Spring damper system without a mass

[hihiip201]

Hi guys:Imagine a spring and and damper in parallel, connected to the ground on the right, and connected by a node on the left.I never quite understand why it is said that the forces between the two must be zero.According to my professor and the textbook, it is because the node has no mass, so the forces between them has to be zero.

But picturing a real life example where masses are being modeled as node by being relatively small compare to the damp coefficient as well as the stiffness of springs.

How does it tell us that the forces exerted on this mass on both side have to be zero? I mean surely F= ma and if m goes to zero then Fnet = 0. But isn't that under the assumption that a is finite?Also, if a small mass is a node, how should i go about trying to visualizing this? I am trying to think of the "wires" connecting mechanical elements as a whole bunch of connected small masses but that's not very helpful.

to me F is the cause, and a is the effect, when two springs, or a damper and spring connected together in parallel or series I don't think " how forces must be equal". instead I think of "How great the acceleartion have to be"
thank you

 

[Simon Bridge]

spring damper system without a mass

There is always a mass.

Goal 1 — List every physical quantity named in the first post of the spring-damper thread.
Goal 2 — Repeat the passage of the spring-damper thread from "Hi guys:Imagine a" up to and including "stiffness of springs.".
Goal 3 — Carry on the spring-damper forum thread from its final line.
The material that follows comes from a separate source.

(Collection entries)
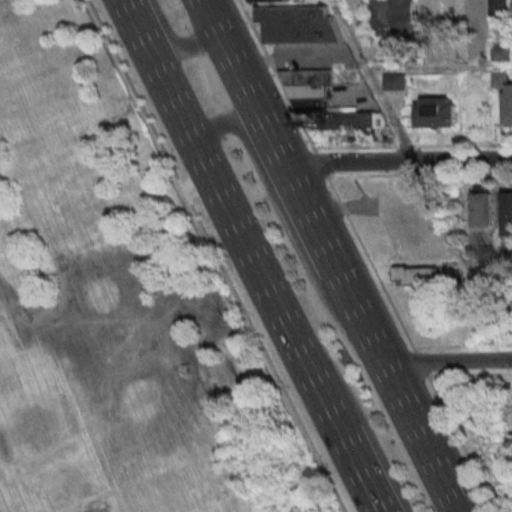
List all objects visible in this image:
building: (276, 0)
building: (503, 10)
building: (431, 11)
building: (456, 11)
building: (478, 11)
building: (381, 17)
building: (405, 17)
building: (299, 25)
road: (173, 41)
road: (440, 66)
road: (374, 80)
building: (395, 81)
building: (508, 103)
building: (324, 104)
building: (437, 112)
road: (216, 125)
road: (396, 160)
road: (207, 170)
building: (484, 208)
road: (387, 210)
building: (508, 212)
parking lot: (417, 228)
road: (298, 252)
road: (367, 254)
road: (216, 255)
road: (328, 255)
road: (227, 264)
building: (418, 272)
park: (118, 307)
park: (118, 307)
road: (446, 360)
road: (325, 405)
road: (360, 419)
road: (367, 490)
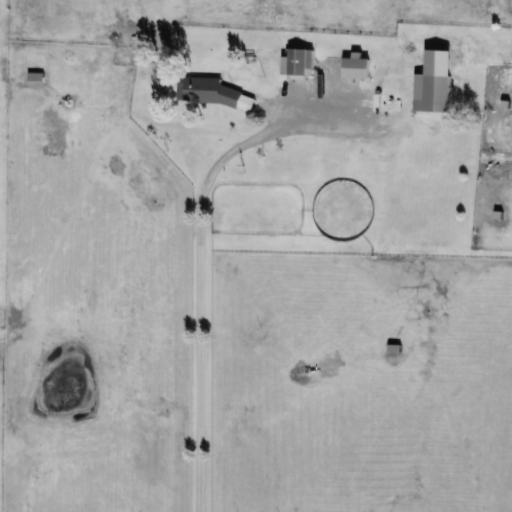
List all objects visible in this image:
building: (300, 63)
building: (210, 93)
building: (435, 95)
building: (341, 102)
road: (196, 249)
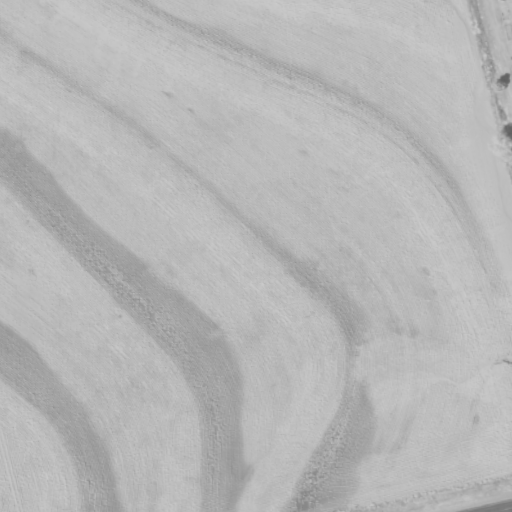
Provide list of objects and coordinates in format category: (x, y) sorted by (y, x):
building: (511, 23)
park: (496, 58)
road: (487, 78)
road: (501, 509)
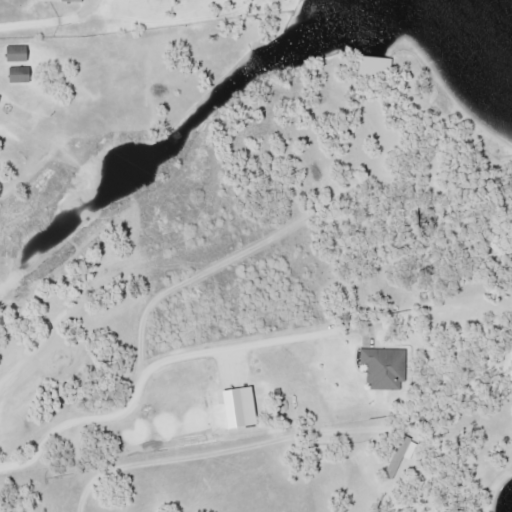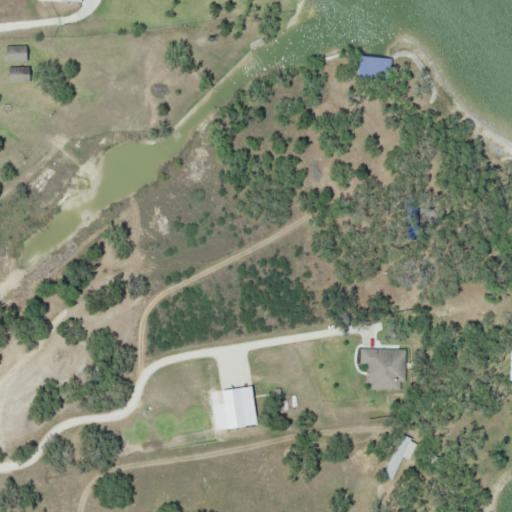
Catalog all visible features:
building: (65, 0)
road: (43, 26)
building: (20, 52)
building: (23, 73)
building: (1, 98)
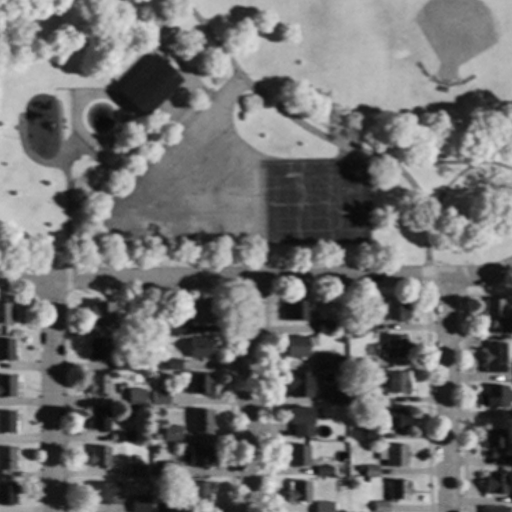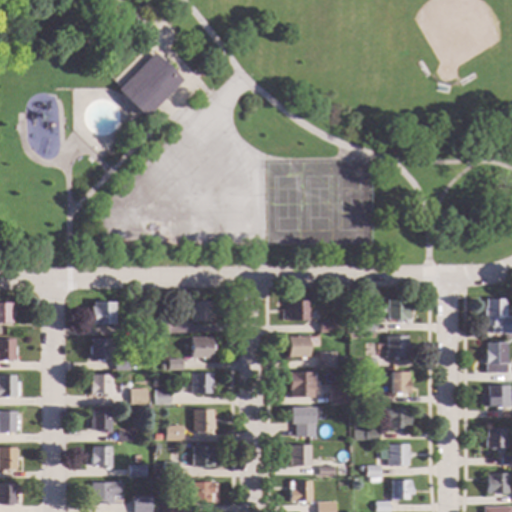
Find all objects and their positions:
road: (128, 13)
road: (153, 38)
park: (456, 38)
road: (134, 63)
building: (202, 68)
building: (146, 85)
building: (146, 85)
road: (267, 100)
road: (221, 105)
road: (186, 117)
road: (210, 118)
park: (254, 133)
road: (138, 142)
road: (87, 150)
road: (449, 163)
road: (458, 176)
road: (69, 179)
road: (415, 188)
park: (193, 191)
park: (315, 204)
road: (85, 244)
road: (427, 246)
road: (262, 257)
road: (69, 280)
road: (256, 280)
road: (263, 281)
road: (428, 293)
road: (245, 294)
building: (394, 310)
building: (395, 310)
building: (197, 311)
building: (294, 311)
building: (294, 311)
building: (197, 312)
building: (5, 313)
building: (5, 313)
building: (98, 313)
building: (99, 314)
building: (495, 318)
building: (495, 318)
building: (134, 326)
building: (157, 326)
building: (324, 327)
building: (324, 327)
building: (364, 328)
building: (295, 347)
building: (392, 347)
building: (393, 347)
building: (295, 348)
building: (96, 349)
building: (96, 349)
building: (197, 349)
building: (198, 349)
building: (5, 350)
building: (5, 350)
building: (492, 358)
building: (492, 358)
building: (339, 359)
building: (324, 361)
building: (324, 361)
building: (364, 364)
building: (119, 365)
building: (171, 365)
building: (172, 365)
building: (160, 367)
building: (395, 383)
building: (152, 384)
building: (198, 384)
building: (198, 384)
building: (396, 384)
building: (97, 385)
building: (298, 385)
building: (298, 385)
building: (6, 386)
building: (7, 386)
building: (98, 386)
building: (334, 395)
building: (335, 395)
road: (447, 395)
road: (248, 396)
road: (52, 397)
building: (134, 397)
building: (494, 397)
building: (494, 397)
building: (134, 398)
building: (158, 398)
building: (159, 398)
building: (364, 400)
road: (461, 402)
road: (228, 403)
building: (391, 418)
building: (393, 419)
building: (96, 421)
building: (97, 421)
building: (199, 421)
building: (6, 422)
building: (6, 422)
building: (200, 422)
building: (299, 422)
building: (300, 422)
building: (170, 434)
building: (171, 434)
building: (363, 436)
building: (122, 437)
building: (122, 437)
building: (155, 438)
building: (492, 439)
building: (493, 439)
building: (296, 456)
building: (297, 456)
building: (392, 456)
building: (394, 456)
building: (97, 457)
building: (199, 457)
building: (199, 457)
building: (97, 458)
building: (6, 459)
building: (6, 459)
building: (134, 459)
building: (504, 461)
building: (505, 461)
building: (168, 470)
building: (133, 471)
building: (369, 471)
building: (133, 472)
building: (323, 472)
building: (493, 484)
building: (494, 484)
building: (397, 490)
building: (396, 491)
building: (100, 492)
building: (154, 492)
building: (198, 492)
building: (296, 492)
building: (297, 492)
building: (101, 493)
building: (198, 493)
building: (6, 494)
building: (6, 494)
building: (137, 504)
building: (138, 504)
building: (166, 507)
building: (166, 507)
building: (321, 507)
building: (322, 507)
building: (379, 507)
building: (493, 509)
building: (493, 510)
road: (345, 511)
==
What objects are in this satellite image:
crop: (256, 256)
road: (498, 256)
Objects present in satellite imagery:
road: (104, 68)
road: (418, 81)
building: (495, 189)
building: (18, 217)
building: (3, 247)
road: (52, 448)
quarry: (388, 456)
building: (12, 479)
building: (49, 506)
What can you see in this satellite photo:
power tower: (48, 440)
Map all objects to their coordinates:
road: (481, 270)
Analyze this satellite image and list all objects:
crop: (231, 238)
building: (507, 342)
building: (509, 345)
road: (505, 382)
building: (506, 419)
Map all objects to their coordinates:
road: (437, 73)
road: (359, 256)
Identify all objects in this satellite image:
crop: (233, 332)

Final result 1 — force (F), mass (m), acceleration (a), net force (Fnet), damp coefficient, stiffness of springs

Final result 2 —
Hi guys:Imagine a spring and and damper in parallel, connected to the ground on the right, and connected by a node on the left.I never quite understand why it is said that the forces between the two must be zero.According to my professor and the textbook, it is because the node has no mass, so the forces between them has to be zero.

But picturing a real life example where masses are being modeled as node by being relatively small compare to the damp coefficient as well as the stiffness of springs.

Final result 3 —
Imagine a spring and and damper in parallel, connected to the ground on the right, and connected by a node on the left.

Springs are usually connected in series to the damper - otherwise, what is the point?

I never quite understand why it is said that the forces between the two must be zero. ... According to my professor and the textbook, it is because the node has no mass, so the forces between them has to be zero.

The book and the professor are talking about an idealized model of a spring+damper, not real life. In this model the spring and all the connectors and everything are idealized massless. The effect of any real masses in the real system are included explicitly as a separate component. Just like a circuit diagram shows zero resistance wires connecting components when we know real wires have some resistance.

 

[hihiip201]

There is always a mass.
Springs are usually connected in series to the damper - otherwise, what is the point?The book and the professor are talking about an idealized model of a spring+damper, not real life. In this model the spring and all the connectors and everything are idealized massless. The effect of any real masses in the real system are included explicitly as a separate component. Just like a circuit diagram shows zero resistance wires connecting components when we know real wires have some resistance.

They are connected in parallel for the sake of throwing us students off?lol
Also I believe a mechanical buffer is essentially a damper and a spring in parallel.
I understand that there are always real masses, but what I'm trying to understand it WHY the model is a good approximation of a very small mass.is it because the net force on a tiny mass is negligible when its acceleration is finite?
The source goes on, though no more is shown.